Quanti animali sono impiegati a scopo scientifico, come la ricerca o, per esempio, per i test di sicurezza in Unione europea? Quali le specie più coinvolte? Ogni anno, l’UE raccoglie queste e altre informazioni in un report, che ci aiuta anche a comprendere se stiamo andando in direzione del principio delle 3R. Qui iniziamo a riportare alcuni dei dati principali che emergono dal report 2022 (i cui dati sono riferiti al 2019)
Il nuovo report sui dati degli animali impiegati a scopi scientifici nell’Unione europea è stato pubblicato da poco. Il documento raccoglie le informazioni provenienti dagli Stati membri e dalla Norvegia (inclusa per la prima volta dallo scorso anno) riferite al 2019, in accordo con la direttiva 2010/63/EU per la tutela degli animali usati a scopi scientifici.
Riportiamo qui alcuni degli elementi principali che emergono dal report, iniziando a guardare il numero di animali, le specie impiegate e la loro provenienza.
Quanti e quali animali
Rispetto al 2018, non si registrano cambiamenti sostanziali nel numero di animali impiegati per la prima volta a scopi scientifici: si tratta infatti di circa 10,4 milioni, quindi una leggera diminuzione rispetto all’anno precedente.
Come per i dati del 2018, ricordiamo che l’aumento che si osserva rispetto al 2015-2017 deve tenere in considerazione la recente inclusione di dati norvegesi nella stima. È da notare anche che questo è l’ultimo report a includere i dati della Gran Bretagna: dal prossimo anno, con l’uscita del Paese dall’Unione europea, non saranno più compresi. Questo è uno degli elementi che distingueranno i prossimi report da quelli oggi a disposizione: tra gli altri cambiamenti, che potranno comportare alcune difficoltà nel confronto dei dati, vi è anche la scelta di indicare con maggior dettaglio alcune categorie delle specie impiegate o del tipo d’impiego, allo scopo di limitare un impiego eccessivo della categoria “altri” e avere una documentazione più precisa.
Quali specie
Come per quanto riguarda il numero di animali impiegati per la prima volta, si mantengono sostanzialmente invariati i dati riguardanti le specie coinvolte: si tratta per la maggioranza di topi, seguiti da pesci e ratti. Tra i pesci, vale la pena specificarlo, la direttiva 2010/63/EU richiede di distinguere lo zebrafish (Danio rerio), una specie modello ampiamente coinvolta nella ricerca, da altre specie: in particolare, riporta il documento, lo zebrafish rappresenta il 20% degli animali impiegati per la prima volta nel 2019, mentre tra le “altre specie” il più rappresentato è il salmone (è da considerare che, in alcuni Paesi, l’impiego di pesci diversi dallo zebrafish raggiunge percentuali molto alte rispetto alle altre specie: per esempio, in Norvegia sono oltre il 90%).

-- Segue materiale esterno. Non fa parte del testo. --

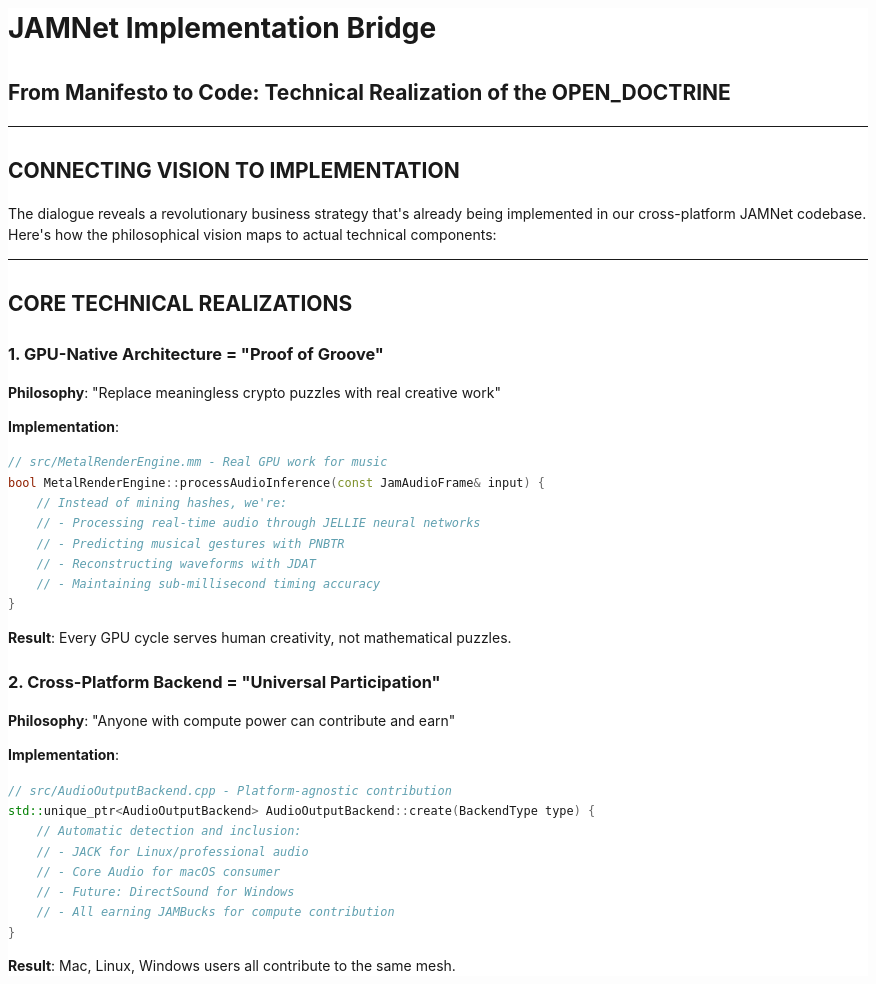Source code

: # JAMNet Implementation Bridge
## From Manifesto to Code: Technical Realization of the OPEN_DOCTRINE

---

## CONNECTING VISION TO IMPLEMENTATION

The dialogue reveals a revolutionary business strategy that's already being implemented in our cross-platform JAMNet codebase. Here's how the philosophical vision maps to actual technical components:

---

## CORE TECHNICAL REALIZATIONS

### **1. GPU-Native Architecture = "Proof of Groove"**

**Philosophy**: "Replace meaningless crypto puzzles with real creative work"

**Implementation**:
```cpp
// src/MetalRenderEngine.mm - Real GPU work for music
bool MetalRenderEngine::processAudioInference(const JamAudioFrame& input) {
    // Instead of mining hashes, we're:
    // - Processing real-time audio through JELLIE neural networks
    // - Predicting musical gestures with PNBTR
    // - Reconstructing waveforms with JDAT
    // - Maintaining sub-millisecond timing accuracy
}
```

**Result**: Every GPU cycle serves human creativity, not mathematical puzzles.

### **2. Cross-Platform Backend = "Universal Participation"**

**Philosophy**: "Anyone with compute power can contribute and earn"

**Implementation**:
```cpp
// src/AudioOutputBackend.cpp - Platform-agnostic contribution
std::unique_ptr<AudioOutputBackend> AudioOutputBackend::create(BackendType type) {
    // Automatic detection and inclusion:
    // - JACK for Linux/professional audio
    // - Core Audio for macOS consumer
    // - Future: DirectSound for Windows
    // - All earning JAMBucks for compute contribution
}
```

**Result**: Mac, Linux, Windows users all contribute to the same mesh.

Per quanto riguarda le altre specie, sebbene i numeri siano limitati, il report evidenzia un aumento sostanziale di anfibi e cefalopodi, i primi per scopi di conservazione e i secondi coinvolti in studi per il benessere animale. Inoltre, anche se sempre su cifre limitate, si segnala una diminuzione nell’uso di cani e primati non umani. Tuttavia, vale la pena osservare che il report raccoglie i dati del periodo pre-pandemico: si può facilmente supporre che il prossimo anno, almeno per quanto riguarda i primati non umani, le percentuali risulteranno diverse a causa della ricerca sui vaccini contro SARS-CoV-2).
L’origine degli animali impiegati a scopi scientifici
Qualche parola, infine, sull’origine degli animali. Un dato positivo è che rimane bassa la percentuale di quelli provenienti da Paesi al di fuori dell’UE, nei quali dunque non sono seguiti gli stessi standard e le regolamentazioni vigenti in UE che ne tutelano il benessere; invece, la stragrande maggioranza proviene da allevamenti UE registrati. Il 12%, pur provenendo da Stati membri, non arriva da allevatori certificati – questo non significa che si tratti di allevamenti fuori norma, ma solo che si tratta di individui provenienti per esempio da fattorie, o prelevati in natura a scopi scientifici, come avviene per esempio spesso per i pesci.
Sono considerati a parte i primati non umani, che godono di una tutela maggiore rispetto alle altre specie. Allo scopo di porre fine alla necessità di prelevarli in natura, la direttiva 2010/63/EU richiede che ci si basi sempre di più sulle colonie auto-sostenute in cattività: nel 2019, in effetti, si vede un leggero aumento dei primati provenienti dalla seconda o successive generazioni di animali in cattività, e nessun esemplare è stato catturato in natura. I primati derivano soprattutto dall’Africa e dall’Asia, e il 12% da allevamenti europei.